▶ _Dataset section_
——

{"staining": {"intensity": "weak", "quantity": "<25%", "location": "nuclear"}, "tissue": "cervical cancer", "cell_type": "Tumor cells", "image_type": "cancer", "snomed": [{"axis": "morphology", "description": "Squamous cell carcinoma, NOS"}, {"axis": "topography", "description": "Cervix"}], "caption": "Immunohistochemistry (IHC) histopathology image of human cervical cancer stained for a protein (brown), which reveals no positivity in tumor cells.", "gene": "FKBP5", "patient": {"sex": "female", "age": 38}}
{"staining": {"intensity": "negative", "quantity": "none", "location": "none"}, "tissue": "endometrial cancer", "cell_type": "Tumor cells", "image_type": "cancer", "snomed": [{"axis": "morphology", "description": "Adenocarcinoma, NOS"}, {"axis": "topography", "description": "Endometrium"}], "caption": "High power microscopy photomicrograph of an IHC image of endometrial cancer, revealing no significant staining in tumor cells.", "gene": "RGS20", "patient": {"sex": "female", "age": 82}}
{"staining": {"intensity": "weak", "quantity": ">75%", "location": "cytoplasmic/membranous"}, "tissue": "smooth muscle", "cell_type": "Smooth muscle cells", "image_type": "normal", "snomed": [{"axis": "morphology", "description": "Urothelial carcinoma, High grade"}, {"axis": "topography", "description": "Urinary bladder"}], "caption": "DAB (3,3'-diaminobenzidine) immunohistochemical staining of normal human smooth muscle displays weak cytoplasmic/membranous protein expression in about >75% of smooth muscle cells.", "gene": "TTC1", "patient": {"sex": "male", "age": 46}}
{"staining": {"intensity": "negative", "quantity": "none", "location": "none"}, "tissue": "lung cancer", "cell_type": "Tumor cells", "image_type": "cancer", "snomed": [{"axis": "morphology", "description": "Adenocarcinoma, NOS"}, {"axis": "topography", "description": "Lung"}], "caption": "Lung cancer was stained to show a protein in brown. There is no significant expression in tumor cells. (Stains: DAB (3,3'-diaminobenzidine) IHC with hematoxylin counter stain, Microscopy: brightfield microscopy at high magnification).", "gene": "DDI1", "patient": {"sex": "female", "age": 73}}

——

▶ _Task to complete_
Print the material once more, exactly.

▶ _Problem solution_
{"staining": {"intensity": "weak", "quantity": "<25%", "location": "nuclear"}, "tissue": "cervical cancer", "cell_type": "Tumor cells", "image_type": "cancer", "snomed": [{"axis": "morphology", "description": "Squamous cell carcinoma, NOS"}, {"axis": "topography", "description": "Cervix"}], "caption": "Immunohistochemistry (IHC) histopathology image of human cervical cancer stained for a protein (brown), which reveals no positivity in tumor cells.", "gene": "FKBP5", "patient": {"sex": "female", "age": 38}}
{"staining": {"intensity": "negative", "quantity": "none", "location": "none"}, "tissue": "endometrial cancer", "cell_type": "Tumor cells", "image_type": "cancer", "snomed": [{"axis": "morphology", "description": "Adenocarcinoma, NOS"}, {"axis": "topography", "description": "Endometrium"}], "caption": "High power microscopy photomicrograph of an IHC image of endometrial cancer, revealing no significant staining in tumor cells.", "gene": "RGS20", "patient": {"sex": "female", "age": 82}}
{"staining": {"intensity": "weak", "quantity": ">75%", "location": "cytoplasmic/membranous"}, "tissue": "smooth muscle", "cell_type": "Smooth muscle cells", "image_type": "normal", "snomed": [{"axis": "morphology", "description": "Urothelial carcinoma, High grade"}, {"axis": "topography", "description": "Urinary bladder"}], "caption": "DAB (3,3'-diaminobenzidine) immunohistochemical staining of normal human smooth muscle displays weak cytoplasmic/membranous protein expression in about >75% of smooth muscle cells.", "gene": "TTC1", "patient": {"sex": "male", "age": 46}}
{"staining": {"intensity": "negative", "quantity": "none", "location": "none"}, "tissue": "lung cancer", "cell_type": "Tumor cells", "image_type": "cancer", "snomed": [{"axis": "morphology", "description": "Adenocarcinoma, NOS"}, {"axis": "topography", "description": "Lung"}], "caption": "Lung cancer was stained to show a protein in brown. There is no significant expression in tumor cells. (Stains: DAB (3,3'-diaminobenzidine) IHC with hematoxylin counter stain, Microscopy: brightfield microscopy at high magnification).", "gene": "DDI1", "patient": {"sex": "female", "age": 73}}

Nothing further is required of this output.